> _Stored items_
/---
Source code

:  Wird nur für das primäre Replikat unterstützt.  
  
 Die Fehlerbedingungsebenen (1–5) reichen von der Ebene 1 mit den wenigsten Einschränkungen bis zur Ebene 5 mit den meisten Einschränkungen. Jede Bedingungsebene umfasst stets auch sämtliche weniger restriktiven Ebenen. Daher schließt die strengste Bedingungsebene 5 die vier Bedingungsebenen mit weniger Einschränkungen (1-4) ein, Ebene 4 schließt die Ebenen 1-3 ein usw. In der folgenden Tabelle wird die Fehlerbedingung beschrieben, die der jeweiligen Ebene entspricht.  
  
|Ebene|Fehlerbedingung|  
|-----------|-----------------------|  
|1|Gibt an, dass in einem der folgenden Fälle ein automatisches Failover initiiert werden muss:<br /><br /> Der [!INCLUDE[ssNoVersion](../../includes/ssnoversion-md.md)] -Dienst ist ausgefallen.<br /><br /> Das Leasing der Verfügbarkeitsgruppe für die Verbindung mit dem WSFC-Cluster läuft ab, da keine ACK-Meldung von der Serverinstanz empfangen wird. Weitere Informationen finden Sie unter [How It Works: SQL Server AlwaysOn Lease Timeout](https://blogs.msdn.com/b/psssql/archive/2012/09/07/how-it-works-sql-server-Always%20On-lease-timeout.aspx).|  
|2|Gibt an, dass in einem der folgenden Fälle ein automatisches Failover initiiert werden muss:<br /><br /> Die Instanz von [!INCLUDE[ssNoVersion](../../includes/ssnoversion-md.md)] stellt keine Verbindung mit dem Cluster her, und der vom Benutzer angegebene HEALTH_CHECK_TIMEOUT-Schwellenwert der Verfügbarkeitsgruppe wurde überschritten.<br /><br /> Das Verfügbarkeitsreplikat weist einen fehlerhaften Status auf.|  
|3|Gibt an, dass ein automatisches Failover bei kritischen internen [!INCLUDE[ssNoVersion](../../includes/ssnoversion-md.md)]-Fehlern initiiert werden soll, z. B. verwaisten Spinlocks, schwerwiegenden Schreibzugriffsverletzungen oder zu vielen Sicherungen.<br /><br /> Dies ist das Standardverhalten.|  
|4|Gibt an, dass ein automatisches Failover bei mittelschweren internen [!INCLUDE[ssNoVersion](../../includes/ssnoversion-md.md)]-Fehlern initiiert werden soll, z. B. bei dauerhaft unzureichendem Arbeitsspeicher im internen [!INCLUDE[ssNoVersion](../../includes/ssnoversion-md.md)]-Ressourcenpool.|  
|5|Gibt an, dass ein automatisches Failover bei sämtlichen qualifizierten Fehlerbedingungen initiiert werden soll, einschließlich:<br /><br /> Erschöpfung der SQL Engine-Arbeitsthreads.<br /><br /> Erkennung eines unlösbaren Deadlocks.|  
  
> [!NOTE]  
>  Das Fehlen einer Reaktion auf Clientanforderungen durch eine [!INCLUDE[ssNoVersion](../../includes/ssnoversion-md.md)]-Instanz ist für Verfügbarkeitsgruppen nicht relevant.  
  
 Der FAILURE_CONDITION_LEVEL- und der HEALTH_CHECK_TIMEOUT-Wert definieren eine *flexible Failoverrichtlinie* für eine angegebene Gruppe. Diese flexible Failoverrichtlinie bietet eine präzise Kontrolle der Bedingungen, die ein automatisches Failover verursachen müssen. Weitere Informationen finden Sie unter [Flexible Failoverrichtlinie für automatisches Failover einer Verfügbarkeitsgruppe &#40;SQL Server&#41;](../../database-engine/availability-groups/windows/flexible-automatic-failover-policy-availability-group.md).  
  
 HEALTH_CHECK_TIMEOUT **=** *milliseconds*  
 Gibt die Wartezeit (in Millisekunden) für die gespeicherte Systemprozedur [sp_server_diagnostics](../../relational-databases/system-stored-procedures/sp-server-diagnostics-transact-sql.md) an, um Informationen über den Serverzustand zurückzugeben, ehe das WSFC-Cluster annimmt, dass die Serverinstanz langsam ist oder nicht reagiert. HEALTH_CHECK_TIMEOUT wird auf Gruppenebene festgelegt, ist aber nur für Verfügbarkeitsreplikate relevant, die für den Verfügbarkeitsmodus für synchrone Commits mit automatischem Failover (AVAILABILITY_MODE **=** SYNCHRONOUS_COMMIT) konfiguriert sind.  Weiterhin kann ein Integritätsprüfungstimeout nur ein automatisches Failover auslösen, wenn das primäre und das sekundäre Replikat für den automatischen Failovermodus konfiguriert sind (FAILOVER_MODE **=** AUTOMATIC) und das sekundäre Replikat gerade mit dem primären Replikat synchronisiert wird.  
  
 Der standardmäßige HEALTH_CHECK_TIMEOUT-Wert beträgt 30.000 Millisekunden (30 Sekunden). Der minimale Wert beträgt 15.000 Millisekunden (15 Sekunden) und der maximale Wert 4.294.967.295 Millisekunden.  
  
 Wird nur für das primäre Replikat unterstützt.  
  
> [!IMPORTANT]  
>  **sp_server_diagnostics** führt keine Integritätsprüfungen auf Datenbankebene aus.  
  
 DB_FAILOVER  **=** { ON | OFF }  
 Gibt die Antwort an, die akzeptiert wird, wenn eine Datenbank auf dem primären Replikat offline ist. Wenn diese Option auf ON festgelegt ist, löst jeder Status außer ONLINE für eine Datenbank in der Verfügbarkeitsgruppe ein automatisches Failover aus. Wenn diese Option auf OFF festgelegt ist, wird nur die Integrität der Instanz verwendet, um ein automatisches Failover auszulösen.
\---
> _PROBLEM TO SOLVE_
Above are the records; copy exactly the lines from the line with "Der FAILURE_CONDITION_LEVEL- und" through the line with "HEALTH_CHECK_TIMEOUT **=** *milliseconds*", both included.

> _COMPLETED TASK_
 Der FAILURE_CONDITION_LEVEL- und der HEALTH_CHECK_TIMEOUT-Wert definieren eine *flexible Failoverrichtlinie* für eine angegebene Gruppe. Diese flexible Failoverrichtlinie bietet eine präzise Kontrolle der Bedingungen, die ein automatisches Failover verursachen müssen. Weitere Informationen finden Sie unter [Flexible Failoverrichtlinie für automatisches Failover einer Verfügbarkeitsgruppe &#40;SQL Server&#41;](../../database-engine/availability-groups/windows/flexible-automatic-failover-policy-availability-group.md).  
  
 HEALTH_CHECK_TIMEOUT **=** *milliseconds*  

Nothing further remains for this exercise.